Прошло какое-то время. Когда, занимаясь сатирой Маяковского, я дошел до его пьес, в комплекте газеты «Советское искусство» за 1935 год, в номере от 11 декабря, мне попалась публикация А. Февральского «Маяковский и „Баня“». В ней приведена стенограмма выступлений Маяковского на заседании художественного совета Театра им. Мейерхольда при читке и обсуждении «Бани». В той части стенограммы, где поэт отвечает на реплику одного из участников обсуждения, можно прочесть:
«Для меня было бы единственной критикой, если бы мне сказали, что это не подходит для нас, для Советского Союза, — но это надо проверить. Если не доходит — нужно убрать. Если доходит — в десять раз увеличить».

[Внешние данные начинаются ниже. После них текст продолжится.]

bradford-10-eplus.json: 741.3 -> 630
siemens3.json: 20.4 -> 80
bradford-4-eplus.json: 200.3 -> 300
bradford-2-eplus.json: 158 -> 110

В той же стенограмме, в заключительной речи автора, есть следующие слова:
«Что касается прямого указания, кто преступник, а кто нет, — у меня такой агитационный уклон, я не люблю, чтобы этого не понимали. Я люблю сказать до конца, кто сволочь. Но я постараюсь это развернуть».
Примечательно, что Зощенко, стилистической манере которого были не свойственны ни гиперболы («в десять раз увеличить»), ни лобовые приемы («сказать до конца, кто сволочь»), с полным сочувствием отнесся к этим приемам в творчестве Маяковского. Запоминание в данном случае явилось признаком одобрения. Зощенко поддерживал преувеличения и словесные обнажения как закономерные приемы сатиры.

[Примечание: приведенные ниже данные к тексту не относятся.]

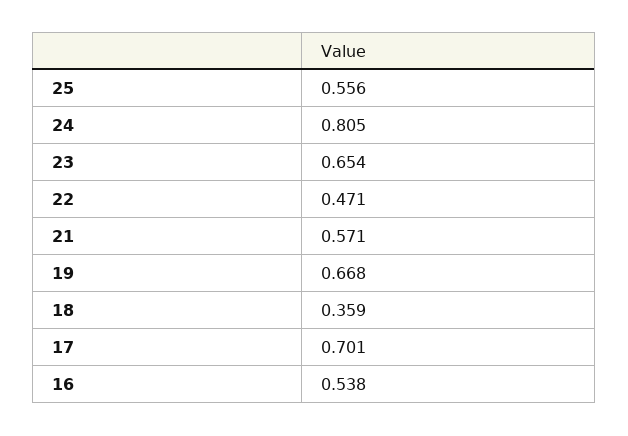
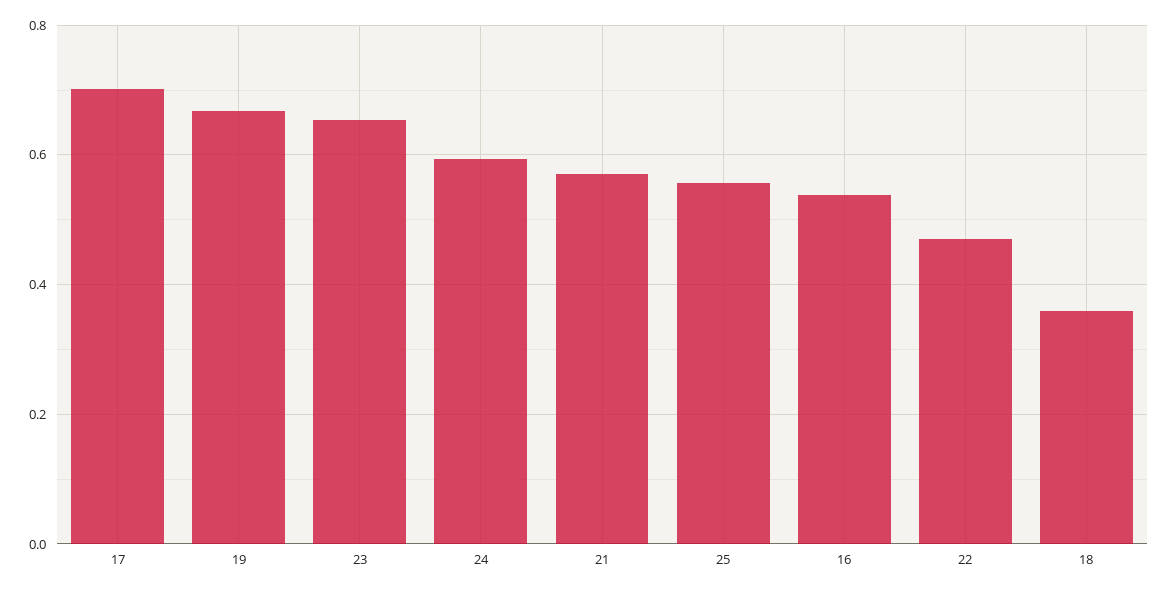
24: 0.805 -> 0.6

О смерти Маяковского, обстоятельствах ее и причинах, я никогда не заговаривал с Михаилом Михайловичем, полагая, что в этом вопросе информирован лучше его. Но однажды он, почти невзначай, обронил, что если постичь во всей глубине историю души поэта, характер его страданий и состраданий, то можно лучше понять и его личную драму, и его ранний конец.
Михаила Зощенко, как мы знаем, всегда преследовал нелепый парадокс. Его то и дело принимали не за того, кем он на самом деле являлся. Автора путали с героем-рассказчиком, ему приписывали слова и поступки его незадачливых литературных персонажей. Недоразумение это оборачивалось в одних случаях странными происшествиями в жизни автора, анекдотическими письмами читателей. В других случаях оно приводило к травле художника, к его многолетней опале. Парадокс выливался в торжество административного тупоумия, в систему надругательств и запретов.

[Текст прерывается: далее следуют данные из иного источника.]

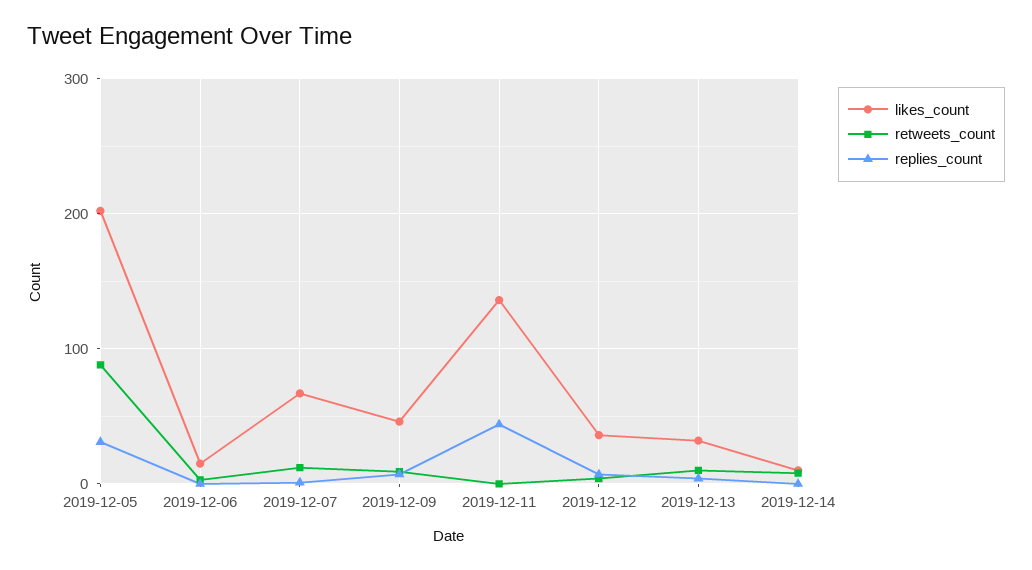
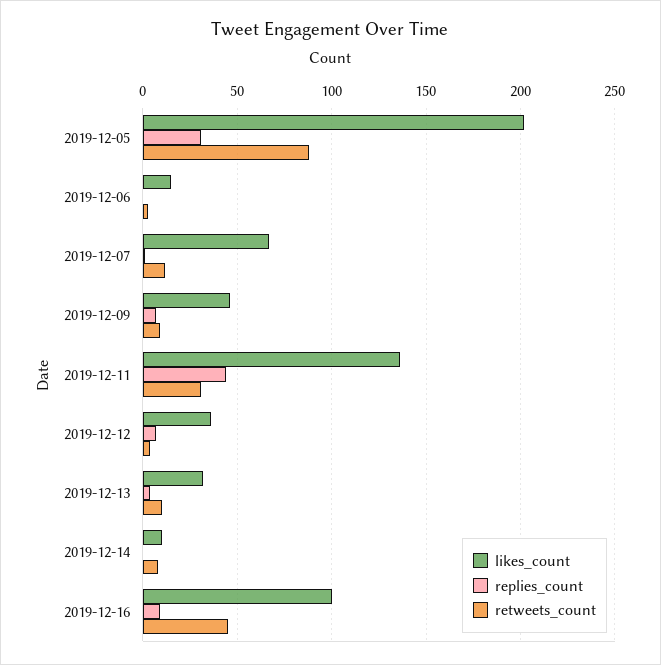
retweets_count, 2019-12-11: 0 -> 30
likes_count, 2019-12-16: none -> 100
replies_count, 2019-12-16: none -> 10
retweets_count, 2019-12-16: none -> 45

После постановления ЦК ВКП(б) «О журналах „Звезда“ и „Ленинград“» и последовавшим за его выходом шельмованием на собраниях и в печати М. Зощенко был исключен из Союза писателей.
Удрученный всеми этими событиями, Зощенко, потемневший и худой, совершенно замкнулся в себе. Его редко можно было встретить на улице, он не всегда кланялся знакомым — не хотел их «скомпрометировать»; с досадой замечал, что некоторые из них избегали его. Он чувствовал себя виноватым перед друзьями — причинил им много хлопот, послужил поводом для закрытия журнала. При встречах он, впрочем, ни о чем таком не говорил, если собеседник не заговаривал первым. Не упоминал он и о том, что находится в тяжелом материальном положении — с ним расторгли все издательские договоры, его перестали печатать, и он сразу стал крупным денежным должником: нужно было покрыть все порядком уже израсходованные авансы.
Обо всем этом я узнал от его жены, которая (Зощенко вернул издательствам долги) стала распродавать домашние вещи. Писателю пришли на помощь друзья, предоставлявшие ему бессрочные займы. Я предложил однажды такой заем Вере Владимировне, но она отказалась: по-видимому, не считала меня достаточно близким себе человеком.
После встречи в 1954 году с английскими студентами, где простодушный и доверчивый Михаил Михайлович попытался изложить свою непосредственную реакцию на оскорбления, прозвучавшие в докладе А. А. Жданова, волна травли пошла по второму кругу. Было созвано общее собрание ленинградских писателей, на котором обязали выступить Зощенко.